States are making drastic cuts in anti-smoking programs aimed primarily at teenagers, despite near-record increases in tobacco sales taxes and 1998 tobacco settlement proceeds earmarked for smoking prevention efforts.
According to a new report released by the Campaign for Tobacco-Free Kids, funding in all but two states for programs designed to reduce smoking fell by 12 percent last year and by 36 percent over the past four years. If the cuts continue, the report noted, they will threaten the progress made in recent years across the country in reducing tobacco use among both adults and young people.
"With nearly 20 percent of Americans still smoking, the report warns that continued progress against tobacco use -- the nation's number one cause of preventable death -- is at risk unless states increase funding for tobacco prevention and cessation programs," the campaign said in a press release on the report.
States are expected to collect $25.6 billion this year in revenue from tobacco taxes and tobacco settlement payments. But according to the report, only 1.8 percent -- or about $456.7 million -- will actually be spent on programs designed to prevent kids from trying cigarettes or other tobacco products and to help smokers quit. The figure falls far short of the 15 percent target expenditure for such programs that was set by the Centers for Disease Control and Prevention 13 years ago as part of the tobacco settlement.
Currently, only Alaska and North Dakota are funding smoking prevention programs at the full CDC recommended level. As the economy has worsened, many states have been using more and more of tobacco taxes and their share of settlement payments to cover huge budget gaps. As a result, the report suggested, at least four states -- Connecticut, Nevada, New Hampshire and Ohio -- and the District of Columbia have budgeted no money this year for anti-smoking programs.
The report, "A Broken Promise to Our Children: The 1998 State Tobacco Settlement 13 Years Later," was released Nov. 30 by the Campaign for Tobacco-Free Kids, American Heart Association, American Cancer Society Cancer Action Network, American Lung Association, Robert Wood Johnson Foundation, and Americans for Nonsmokers' Rights.
The report is produced annually and is used to assess whether states are keeping their promise to use the tobacco settlement funds for prevention efforts. The settlement money is expected to total $246 billion over the first 25 years, the report noted.
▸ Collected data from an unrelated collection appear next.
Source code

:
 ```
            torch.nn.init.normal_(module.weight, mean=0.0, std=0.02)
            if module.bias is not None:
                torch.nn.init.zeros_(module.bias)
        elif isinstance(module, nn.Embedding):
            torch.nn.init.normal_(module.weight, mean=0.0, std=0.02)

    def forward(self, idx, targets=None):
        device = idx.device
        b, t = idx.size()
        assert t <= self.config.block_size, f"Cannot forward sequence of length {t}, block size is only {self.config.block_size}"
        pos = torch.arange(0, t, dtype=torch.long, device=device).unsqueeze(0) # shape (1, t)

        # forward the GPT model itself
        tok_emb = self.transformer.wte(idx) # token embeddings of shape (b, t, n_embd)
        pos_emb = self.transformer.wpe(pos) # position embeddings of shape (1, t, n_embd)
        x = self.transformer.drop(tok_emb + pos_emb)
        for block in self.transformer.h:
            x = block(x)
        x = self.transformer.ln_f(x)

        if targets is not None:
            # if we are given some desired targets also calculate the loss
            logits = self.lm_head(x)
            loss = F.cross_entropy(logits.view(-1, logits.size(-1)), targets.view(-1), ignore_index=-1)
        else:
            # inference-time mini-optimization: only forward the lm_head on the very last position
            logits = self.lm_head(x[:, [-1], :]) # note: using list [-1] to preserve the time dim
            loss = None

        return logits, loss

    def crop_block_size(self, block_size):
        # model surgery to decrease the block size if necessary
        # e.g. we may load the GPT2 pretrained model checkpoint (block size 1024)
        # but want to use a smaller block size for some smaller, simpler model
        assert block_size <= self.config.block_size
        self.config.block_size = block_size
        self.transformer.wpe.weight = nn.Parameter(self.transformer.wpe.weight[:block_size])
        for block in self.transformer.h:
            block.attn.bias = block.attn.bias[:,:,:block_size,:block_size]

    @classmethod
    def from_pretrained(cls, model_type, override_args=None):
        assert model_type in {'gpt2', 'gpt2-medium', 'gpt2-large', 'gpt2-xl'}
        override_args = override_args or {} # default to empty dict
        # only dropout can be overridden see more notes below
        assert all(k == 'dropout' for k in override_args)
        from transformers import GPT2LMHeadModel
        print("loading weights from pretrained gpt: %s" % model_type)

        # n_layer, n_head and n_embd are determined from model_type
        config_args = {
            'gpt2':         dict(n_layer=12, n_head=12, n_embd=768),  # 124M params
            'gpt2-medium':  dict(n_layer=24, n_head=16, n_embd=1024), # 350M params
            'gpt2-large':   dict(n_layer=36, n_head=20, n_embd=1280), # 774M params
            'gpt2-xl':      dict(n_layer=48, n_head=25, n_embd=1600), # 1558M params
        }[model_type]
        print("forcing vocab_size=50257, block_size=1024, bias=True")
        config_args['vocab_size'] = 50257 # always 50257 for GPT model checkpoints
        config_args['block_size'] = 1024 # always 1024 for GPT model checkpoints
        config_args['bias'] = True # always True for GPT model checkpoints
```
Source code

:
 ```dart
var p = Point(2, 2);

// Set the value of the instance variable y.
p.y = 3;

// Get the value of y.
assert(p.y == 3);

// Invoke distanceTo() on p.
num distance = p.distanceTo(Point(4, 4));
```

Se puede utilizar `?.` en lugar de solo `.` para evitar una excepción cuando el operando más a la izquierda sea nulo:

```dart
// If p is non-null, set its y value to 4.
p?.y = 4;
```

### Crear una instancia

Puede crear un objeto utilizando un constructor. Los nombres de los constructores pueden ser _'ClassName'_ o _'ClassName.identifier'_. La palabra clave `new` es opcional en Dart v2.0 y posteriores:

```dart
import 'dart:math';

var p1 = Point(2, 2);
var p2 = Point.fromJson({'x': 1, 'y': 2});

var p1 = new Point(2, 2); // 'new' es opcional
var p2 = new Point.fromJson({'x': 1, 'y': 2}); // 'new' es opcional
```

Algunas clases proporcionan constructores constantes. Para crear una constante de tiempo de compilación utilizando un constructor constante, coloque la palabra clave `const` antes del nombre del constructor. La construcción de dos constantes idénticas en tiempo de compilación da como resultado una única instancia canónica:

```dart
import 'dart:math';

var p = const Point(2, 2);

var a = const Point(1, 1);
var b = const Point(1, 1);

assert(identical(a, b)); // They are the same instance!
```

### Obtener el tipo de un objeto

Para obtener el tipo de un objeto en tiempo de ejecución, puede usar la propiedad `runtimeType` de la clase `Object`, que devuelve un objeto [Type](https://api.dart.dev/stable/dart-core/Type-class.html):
"More than ever, this report shows that the states have squandered the opportunity presented by the tobacco settlement to significantly reduce tobacco use and its devastating toll on our nation," said Matthew L. Myers, President of the Campaign for Tobacco-Free Kids. "It's no coincidence that progress against tobacco has slowed at the same time that states have slashed tobacco prevention funds. We cannot win the fight against tobacco unless elected officials at all levels step up efforts to implement proven solutions."